• Description of the task:
Repeat the data exactly, please; no pictures belong in the copy.

• Front-end code change data:

——————————

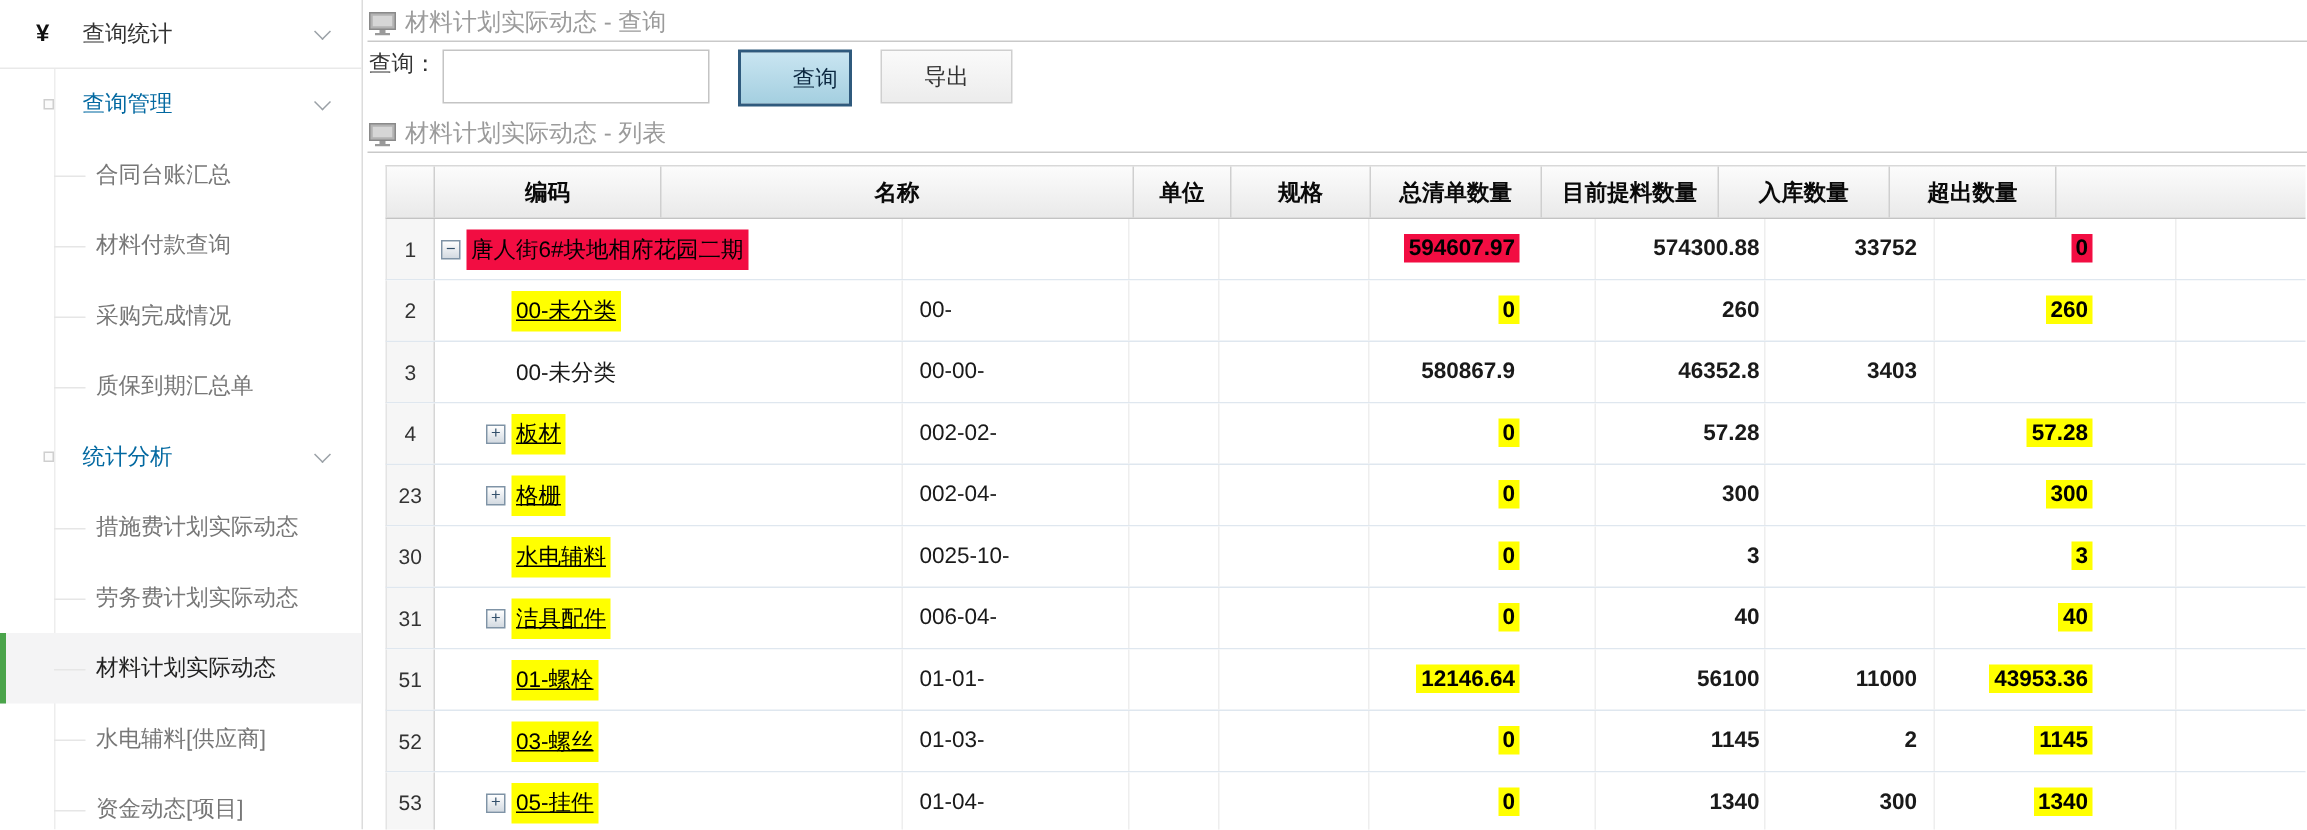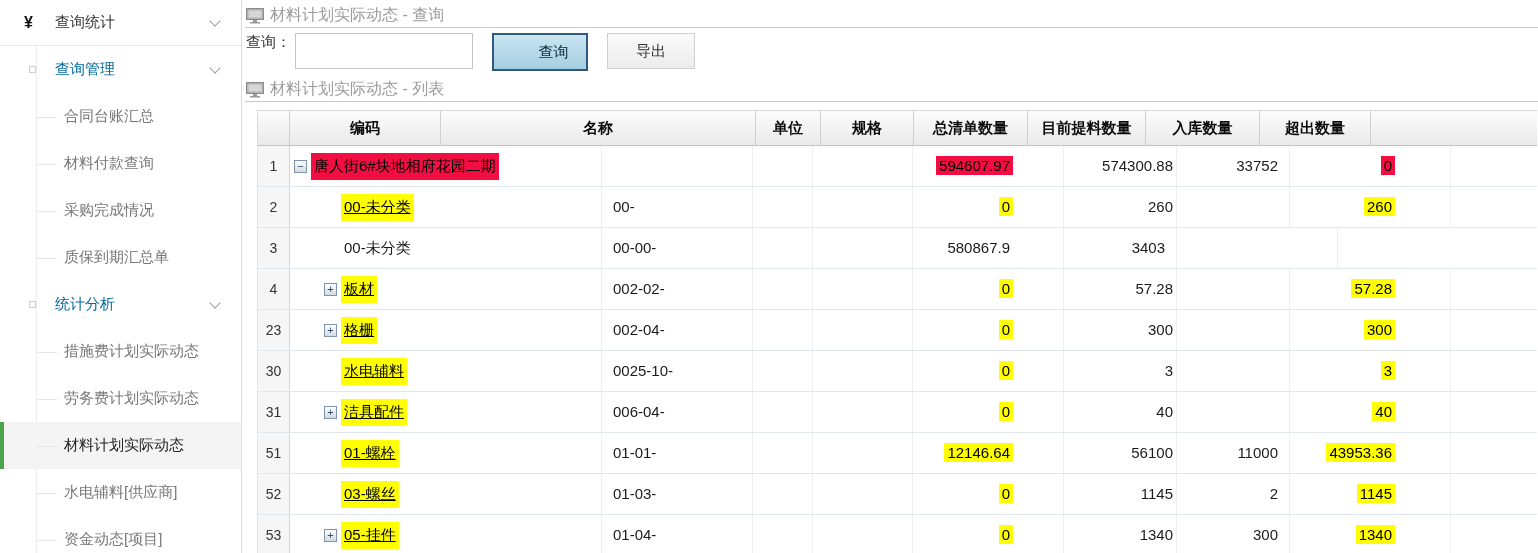--- a/index.html
+++ b/index.html
@@ -32,21 +32,21 @@
   .panel-title { display:flex; align-items:center; gap:6px; height:28px; padding:4px 0 0 1px;
     border-bottom:1px solid #c9c9c9; font-size:16px; color:#9b9b9b; }
   .panel-title.second { margin-top:7px; height:24px; padding-top:0; }
   .mon-icon { display:inline-block; width:18px; height:16px; }
 
   .query-row { display:flex; margin-top:5px; height:38px; }
   .q-label { font-size:15px; color:#333; margin-left:1px; }
   .q-input { width:178px; height:36px; border:1px solid #c4c4c4; margin-left:4px;
     font-size:14px; padding:0 6px; outline:none; }
   .btn { cursor:pointer; font-size:15px; }
-  .btn-search { width:96px; height:38px; margin-left:19px; color:#0b2740;
+  .btn-search { width:76px; height:38px; margin-left:19px; color:#0b2740;
     background:linear-gradient(180deg,#c9e5f1 0%,#a4cfe0 100%); border:2px solid #2f5a7d;padding-left:27px; }
   .btn-export { width:88px; height:36px; margin-left:19px; color:#333;
     background:linear-gradient(180deg,#fafafa 0%,#ececec 100%); border:1px solid #cfcfcf; }
 
   
   .grid { margin:8px 0 0 12px; width:1280px; }
   .grid-header { display:flex; height:36px; border-top:1px solid #d8d8d8; border-bottom:1px solid #c3c3c3;
     border-left:1px solid #dcdcdc; background:linear-gradient(180deg,#fcfcfc 0%,#e9e9e9 100%); }
   .hcell { height:100%; border-right:1px solid #cfcfcf; font-weight:bold; font-size:15px; color:#0a0a0a;
     display:flex; align-items:center; justify-content:center; white-space:nowrap; overflow:hidden; }
@@ -57,21 +57,21 @@
   .grid-row { display:flex; height:41px; border-bottom:1px solid #dfe7ef; border-left:1px solid #e4e4e4;
     background:#fff; }
   .cell { height:40px; line-height:40px; border-right:1px solid #eeeeee; white-space:nowrap; overflow:hidden;
     font-size:15px; color:#1a1a1a; }
   .c-num{width:32px; background:#f6f6f6; border-right:1px solid #d6d6d6; text-align:center;
     font-size:14px; color:#333;}
   .c-name{width:312px; display:flex; align-items:center; line-height:normal;}
   .c-code{width:151px; padding-left:11px;}
   .c-unit{width:60px;} .c-spec{width:100px;}
   .c-total{width:151px;} .c-picked{width:113px;} .c-inbound{width:113px;} .c-excess{width:161px;}
-  .num-r { text-align:right; }
+  .num-r { text-align:right;font-weight:bold; }
   .pr-total{padding-right:50px} .pr-picked{} .pr-inbound{padding-right:8px} .pr-excess{padding-right:55px}
 
   .indent { display:inline-block; height:1px; }
   .toggle { display:inline-flex; align-items:center; justify-content:center; width:13px; height:13px;
     margin:0 4px 0 2px; border:1px solid #7f93a6; background:linear-gradient(180deg,#ffffff,#d3dae1);
     font-size:11px; line-height:11px; color:#33506b; cursor:pointer; flex:none; }
   .toggle-spacer { display:inline-block; width:13px; margin:0 4px 0 2px; flex:none; }
   .name { padding:4px 3px; }
   .hl-red { background:#f20d42; color:#000; }
   .hl-yellow { background:#ffff00; color:#000; }
@@ -217,20 +217,21 @@
             <div class="cell c-num">3</div>
             <div class="cell c-name">
               <span class="indent" style="width: 32px;"></span>
               <span class="toggle-spacer"></span>
               <span class="name">00-未分类</span>
             </div>
             <div class="cell c-code">00-00-</div>
             <div class="cell c-unit"></div>
             <div class="cell c-spec"></div>
             <div class="cell c-total num-r pr-total"><span class="valwrap">580867.9</span></div>
+            <div class="cell c-picked num-r pr-picked"><span class="valwrap">46352.8</span></div>
             <div class="cell c-inbound num-r pr-inbound"><span class="valwrap">3403</span></div>
             <div class="cell c-excess num-r pr-excess"></div>
           </div>
           <div class="grid-row">
             <div class="cell c-num">4</div>
             <div class="cell c-name">
               <span class="indent" style="width: 32px;"></span>
               <span class="toggle">+</span>
               <span class="name hl-yellow">板材</span>
             </div>

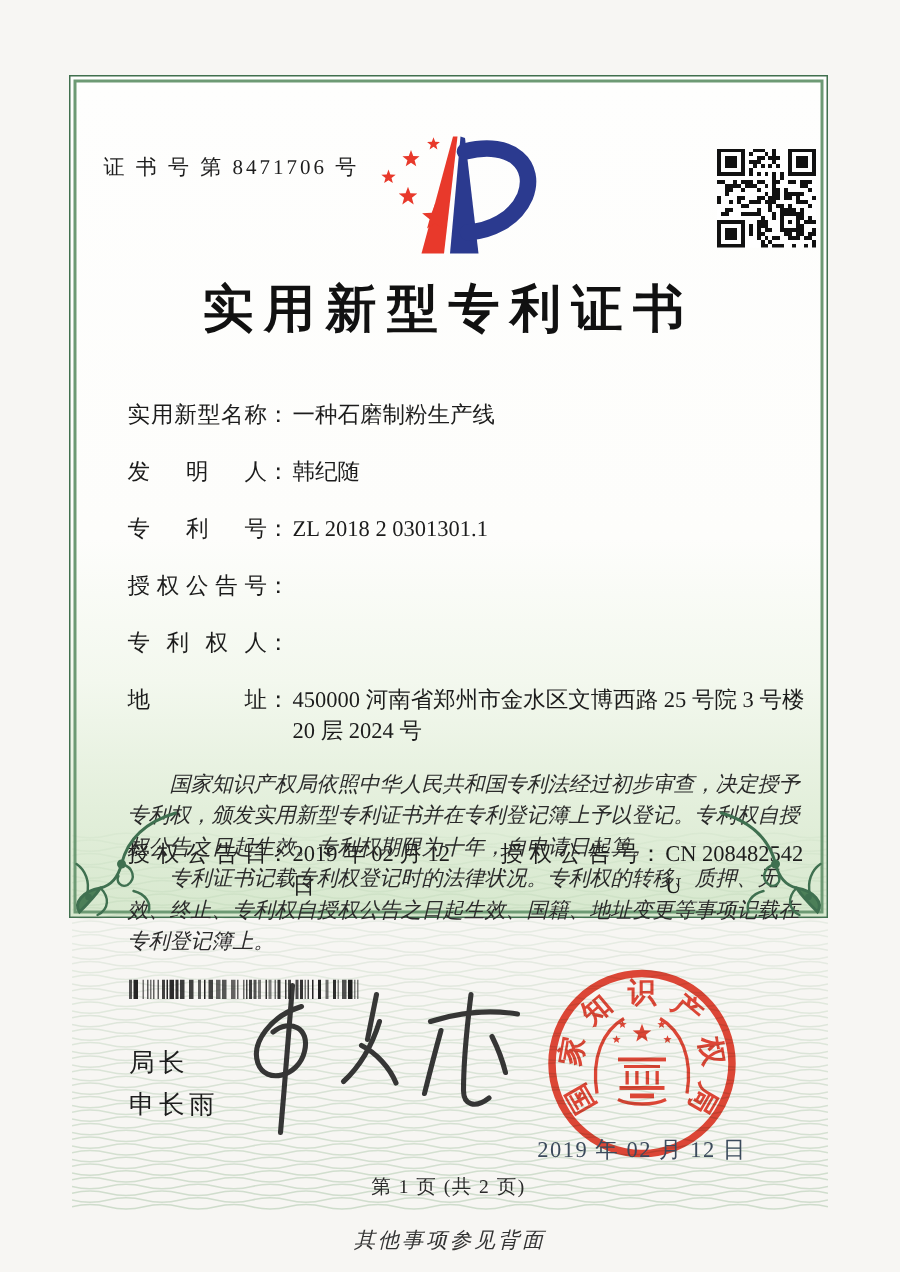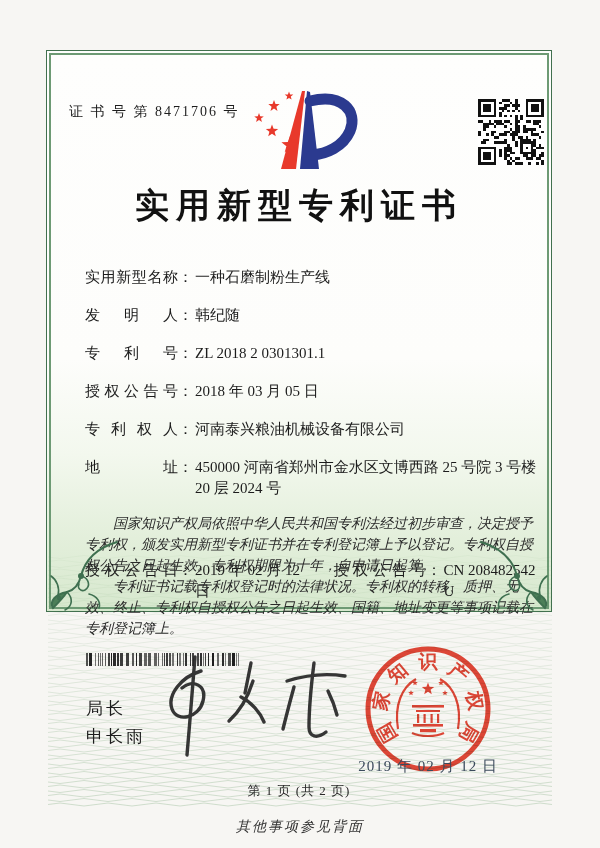--- a/index.html
+++ b/index.html
@@ -335,26 +335,24 @@
       <span class="fvalue">韩纪随</span>
     </div>
     <div class="frow">
       <span class="flabel">专利号</span>
         <span class="fcolon">：</span>
       <span class="fvalue">ZL 2018 2 0301301.1</span>
     </div>
     <div class="frow">
       <span class="flabel">授权公告号</span>
         <span class="fcolon">：</span>
-      <span class="fvalue">2018 年 03 月 05 日</span>
     </div>
     <div class="frow">
       <span class="flabel">专利权人</span>
         <span class="fcolon">：</span>
-      <span class="fvalue">河南泰兴粮油机械设备有限公司</span>
     </div>
     <div class="frow" style="margin-bottom:13px;">
       <span class="flabel">地址</span>
         <span class="fcolon">：</span>
       <span class="fvalue">450000 河南省郑州市金水区文博西路 25 号院 3 号楼 20 层 2024 号</span>
     </div>
     <div class="frow-double">
       <span class="fpair">
         <span class="flabel">授权公告日</span>
           <span class="fcolon">：</span>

——————————

• Result for this task:
--- a/index.html
+++ b/index.html
@@ -32,21 +32,21 @@
   .panel-title { display:flex; align-items:center; gap:6px; height:28px; padding:4px 0 0 1px;
     border-bottom:1px solid #c9c9c9; font-size:16px; color:#9b9b9b; }
   .panel-title.second { margin-top:7px; height:24px; padding-top:0; }
   .mon-icon { display:inline-block; width:18px; height:16px; }
 
   .query-row { display:flex; margin-top:5px; height:38px; }
   .q-label { font-size:15px; color:#333; margin-left:1px; }
   .q-input { width:178px; height:36px; border:1px solid #c4c4c4; margin-left:4px;
     font-size:14px; padding:0 6px; outline:none; }
   .btn { cursor:pointer; font-size:15px; }
-  .btn-search { width:96px; height:38px; margin-left:19px; color:#0b2740;
+  .btn-search { width:76px; height:38px; margin-left:19px; color:#0b2740;
     background:linear-gradient(180deg,#c9e5f1 0%,#a4cfe0 100%); border:2px solid #2f5a7d;padding-left:27px; }
   .btn-export { width:88px; height:36px; margin-left:19px; color:#333;
     background:linear-gradient(180deg,#fafafa 0%,#ececec 100%); border:1px solid #cfcfcf; }
 
   
   .grid { margin:8px 0 0 12px; width:1280px; }
   .grid-header { display:flex; height:36px; border-top:1px solid #d8d8d8; border-bottom:1px solid #c3c3c3;
     border-left:1px solid #dcdcdc; background:linear-gradient(180deg,#fcfcfc 0%,#e9e9e9 100%); }
   .hcell { height:100%; border-right:1px solid #cfcfcf; font-weight:bold; font-size:15px; color:#0a0a0a;
     display:flex; align-items:center; justify-content:center; white-space:nowrap; overflow:hidden; }
@@ -57,21 +57,21 @@
   .grid-row { display:flex; height:41px; border-bottom:1px solid #dfe7ef; border-left:1px solid #e4e4e4;
     background:#fff; }
   .cell { height:40px; line-height:40px; border-right:1px solid #eeeeee; white-space:nowrap; overflow:hidden;
     font-size:15px; color:#1a1a1a; }
   .c-num{width:32px; background:#f6f6f6; border-right:1px solid #d6d6d6; text-align:center;
     font-size:14px; color:#333;}
   .c-name{width:312px; display:flex; align-items:center; line-height:normal;}
   .c-code{width:151px; padding-left:11px;}
   .c-unit{width:60px;} .c-spec{width:100px;}
   .c-total{width:151px;} .c-picked{width:113px;} .c-inbound{width:113px;} .c-excess{width:161px;}
-  .num-r { text-align:right; }
+  .num-r { text-align:right;font-weight:bold; }
   .pr-total{padding-right:50px} .pr-picked{} .pr-inbound{padding-right:8px} .pr-excess{padding-right:55px}
 
   .indent { display:inline-block; height:1px; }
   .toggle { display:inline-flex; align-items:center; justify-content:center; width:13px; height:13px;
     margin:0 4px 0 2px; border:1px solid #7f93a6; background:linear-gradient(180deg,#ffffff,#d3dae1);
     font-size:11px; line-height:11px; color:#33506b; cursor:pointer; flex:none; }
   .toggle-spacer { display:inline-block; width:13px; margin:0 4px 0 2px; flex:none; }
   .name { padding:4px 3px; }
   .hl-red { background:#f20d42; color:#000; }
   .hl-yellow { background:#ffff00; color:#000; }
@@ -217,20 +217,21 @@
             <div class="cell c-num">3</div>
             <div class="cell c-name">
               <span class="indent" style="width: 32px;"></span>
               <span class="toggle-spacer"></span>
               <span class="name">00-未分类</span>
             </div>
             <div class="cell c-code">00-00-</div>
             <div class="cell c-unit"></div>
             <div class="cell c-spec"></div>
             <div class="cell c-total num-r pr-total"><span class="valwrap">580867.9</span></div>
+            <div class="cell c-picked num-r pr-picked"><span class="valwrap">46352.8</span></div>
             <div class="cell c-inbound num-r pr-inbound"><span class="valwrap">3403</span></div>
             <div class="cell c-excess num-r pr-excess"></div>
           </div>
           <div class="grid-row">
             <div class="cell c-num">4</div>
             <div class="cell c-name">
               <span class="indent" style="width: 32px;"></span>
               <span class="toggle">+</span>
               <span class="name hl-yellow">板材</span>
             </div>

--- a/index.html
+++ b/index.html
@@ -335,26 +335,24 @@
       <span class="fvalue">韩纪随</span>
     </div>
     <div class="frow">
       <span class="flabel">专利号</span>
         <span class="fcolon">：</span>
       <span class="fvalue">ZL 2018 2 0301301.1</span>
     </div>
     <div class="frow">
       <span class="flabel">授权公告号</span>
         <span class="fcolon">：</span>
-      <span class="fvalue">2018 年 03 月 05 日</span>
     </div>
     <div class="frow">
       <span class="flabel">专利权人</span>
         <span class="fcolon">：</span>
-      <span class="fvalue">河南泰兴粮油机械设备有限公司</span>
     </div>
     <div class="frow" style="margin-bottom:13px;">
       <span class="flabel">地址</span>
         <span class="fcolon">：</span>
       <span class="fvalue">450000 河南省郑州市金水区文博西路 25 号院 3 号楼 20 层 2024 号</span>
     </div>
     <div class="frow-double">
       <span class="fpair">
         <span class="flabel">授权公告日</span>
           <span class="fcolon">：</span>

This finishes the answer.